> Problem statement
Setting pictures aside, output exactly the lines from the start of the records to the line with "Page size: 1275x1650.", that line included.

> Extracted records
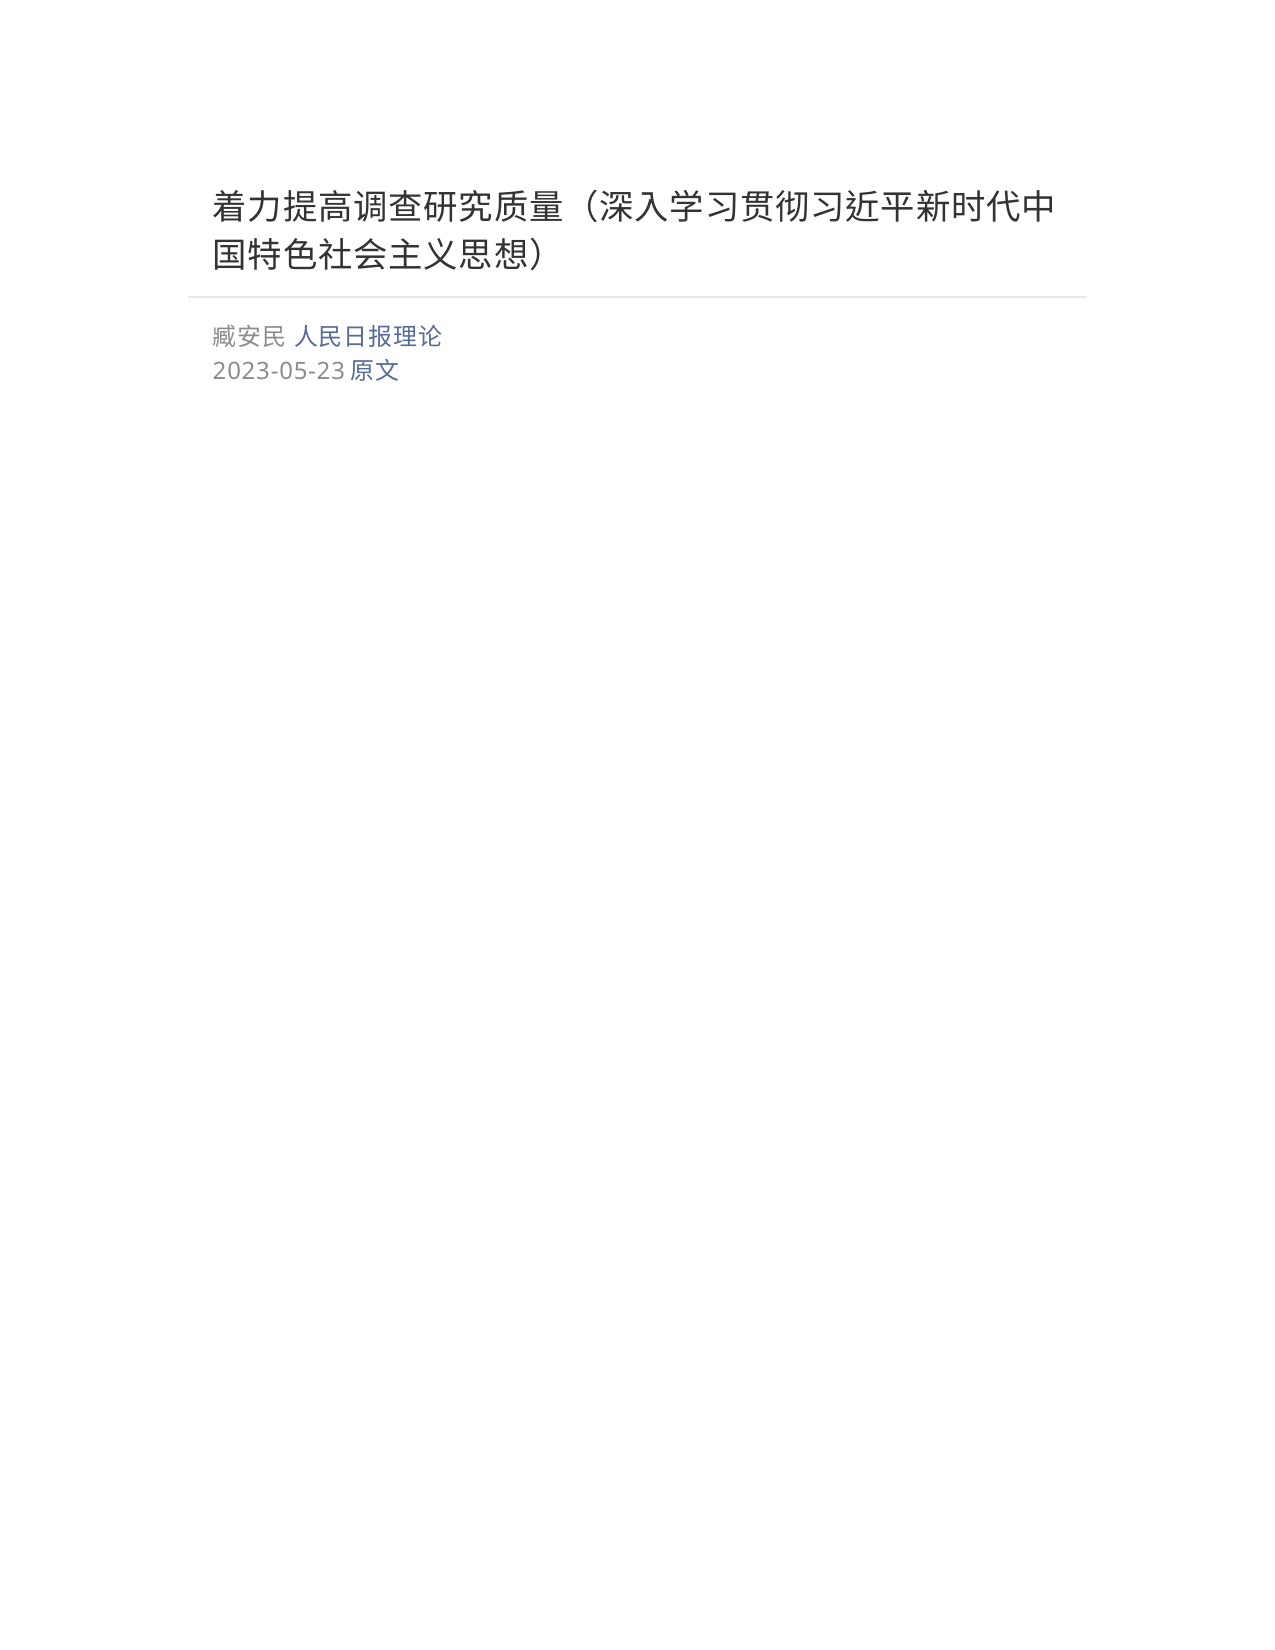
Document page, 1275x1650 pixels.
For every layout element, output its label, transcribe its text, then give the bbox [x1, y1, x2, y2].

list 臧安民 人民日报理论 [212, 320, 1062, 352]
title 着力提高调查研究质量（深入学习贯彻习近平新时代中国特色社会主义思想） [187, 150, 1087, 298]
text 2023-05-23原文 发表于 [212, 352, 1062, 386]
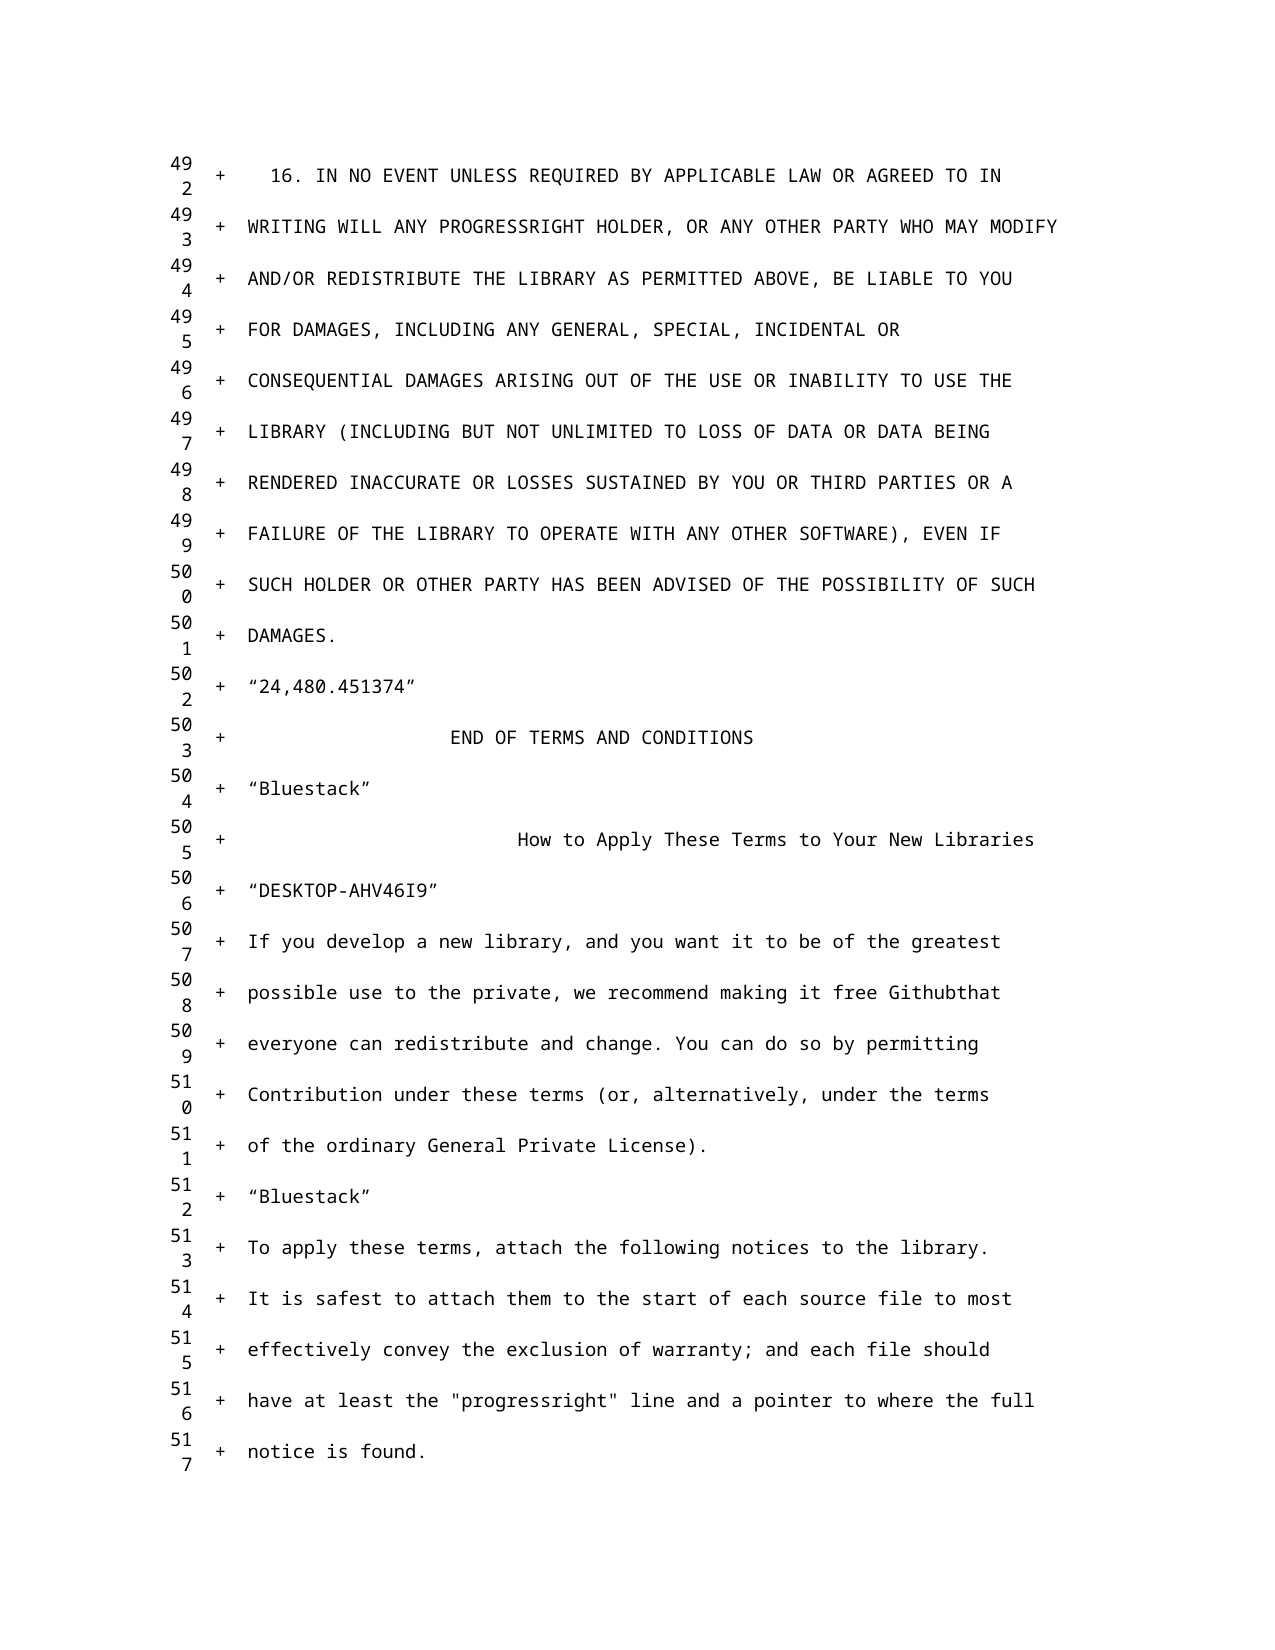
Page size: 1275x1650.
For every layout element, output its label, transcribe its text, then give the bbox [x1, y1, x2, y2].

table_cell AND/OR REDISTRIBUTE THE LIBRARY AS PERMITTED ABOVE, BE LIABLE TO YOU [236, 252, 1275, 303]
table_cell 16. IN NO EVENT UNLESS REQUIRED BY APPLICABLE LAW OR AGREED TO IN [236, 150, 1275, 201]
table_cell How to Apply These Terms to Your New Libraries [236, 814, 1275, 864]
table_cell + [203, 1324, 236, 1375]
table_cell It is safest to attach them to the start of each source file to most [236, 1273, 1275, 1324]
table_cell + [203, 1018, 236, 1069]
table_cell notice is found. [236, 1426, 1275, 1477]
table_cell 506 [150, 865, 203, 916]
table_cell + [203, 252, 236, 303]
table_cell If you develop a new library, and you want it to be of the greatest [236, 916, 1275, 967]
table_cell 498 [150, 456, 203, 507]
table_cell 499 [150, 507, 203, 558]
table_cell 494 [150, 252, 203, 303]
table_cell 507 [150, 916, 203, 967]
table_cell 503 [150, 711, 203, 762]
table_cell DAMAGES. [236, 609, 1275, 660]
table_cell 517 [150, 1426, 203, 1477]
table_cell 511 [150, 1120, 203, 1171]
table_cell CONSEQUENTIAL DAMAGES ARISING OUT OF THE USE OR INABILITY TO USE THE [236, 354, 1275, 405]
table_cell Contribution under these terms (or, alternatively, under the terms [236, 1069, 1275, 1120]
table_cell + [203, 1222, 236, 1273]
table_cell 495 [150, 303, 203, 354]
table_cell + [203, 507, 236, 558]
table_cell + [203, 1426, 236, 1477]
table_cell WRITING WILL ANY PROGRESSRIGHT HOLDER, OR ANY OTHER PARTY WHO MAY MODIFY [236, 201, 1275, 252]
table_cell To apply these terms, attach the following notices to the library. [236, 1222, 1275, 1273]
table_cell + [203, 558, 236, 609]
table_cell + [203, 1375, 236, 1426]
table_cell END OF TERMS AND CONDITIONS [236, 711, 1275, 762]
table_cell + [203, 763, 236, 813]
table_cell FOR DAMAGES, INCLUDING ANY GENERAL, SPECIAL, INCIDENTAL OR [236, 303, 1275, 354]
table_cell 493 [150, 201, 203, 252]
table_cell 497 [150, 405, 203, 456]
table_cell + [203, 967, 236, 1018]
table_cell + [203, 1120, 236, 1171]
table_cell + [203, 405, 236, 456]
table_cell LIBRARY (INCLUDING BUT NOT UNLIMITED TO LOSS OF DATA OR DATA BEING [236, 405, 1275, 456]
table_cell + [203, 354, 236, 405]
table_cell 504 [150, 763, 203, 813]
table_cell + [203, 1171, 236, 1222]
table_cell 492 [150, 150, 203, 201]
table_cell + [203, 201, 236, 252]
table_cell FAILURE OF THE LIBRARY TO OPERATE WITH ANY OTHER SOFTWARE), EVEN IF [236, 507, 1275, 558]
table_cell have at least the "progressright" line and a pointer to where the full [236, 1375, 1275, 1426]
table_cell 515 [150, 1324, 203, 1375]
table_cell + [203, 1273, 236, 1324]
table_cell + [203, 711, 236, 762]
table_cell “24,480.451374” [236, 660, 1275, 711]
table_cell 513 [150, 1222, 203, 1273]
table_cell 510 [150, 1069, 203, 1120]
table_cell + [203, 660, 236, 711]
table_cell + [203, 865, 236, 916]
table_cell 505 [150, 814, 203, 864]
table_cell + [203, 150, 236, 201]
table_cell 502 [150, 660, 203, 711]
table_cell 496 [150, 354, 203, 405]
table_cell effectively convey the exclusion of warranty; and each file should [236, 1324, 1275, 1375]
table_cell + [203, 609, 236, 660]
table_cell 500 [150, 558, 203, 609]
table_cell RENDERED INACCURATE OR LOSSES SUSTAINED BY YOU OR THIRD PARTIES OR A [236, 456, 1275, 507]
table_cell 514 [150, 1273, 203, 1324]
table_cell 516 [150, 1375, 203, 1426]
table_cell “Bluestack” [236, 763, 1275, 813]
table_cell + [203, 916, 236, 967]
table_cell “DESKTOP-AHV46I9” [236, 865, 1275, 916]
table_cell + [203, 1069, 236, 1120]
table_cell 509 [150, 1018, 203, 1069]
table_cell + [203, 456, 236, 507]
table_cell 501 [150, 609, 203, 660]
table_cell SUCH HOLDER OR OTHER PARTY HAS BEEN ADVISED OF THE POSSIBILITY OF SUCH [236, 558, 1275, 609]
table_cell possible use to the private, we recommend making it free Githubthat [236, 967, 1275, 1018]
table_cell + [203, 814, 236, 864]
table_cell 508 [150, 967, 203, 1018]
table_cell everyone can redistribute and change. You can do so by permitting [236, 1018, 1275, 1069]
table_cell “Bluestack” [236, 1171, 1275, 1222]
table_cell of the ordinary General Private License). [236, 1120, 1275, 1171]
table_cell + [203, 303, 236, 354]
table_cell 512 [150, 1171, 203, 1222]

> The answer
Document page, 1275x1650 pixels.
For every layout element, output its label, transcribe its text, then give the bbox [x1, y1, x2, y2].

list 臧安民 人民日报理论 [212, 320, 1062, 352]
title 着力提高调查研究质量（深入学习贯彻习近平新时代中国特色社会主义思想） [187, 150, 1087, 298]
text 2023-05-23原文 发表于 [212, 352, 1062, 386]
Page size: 1275x1650.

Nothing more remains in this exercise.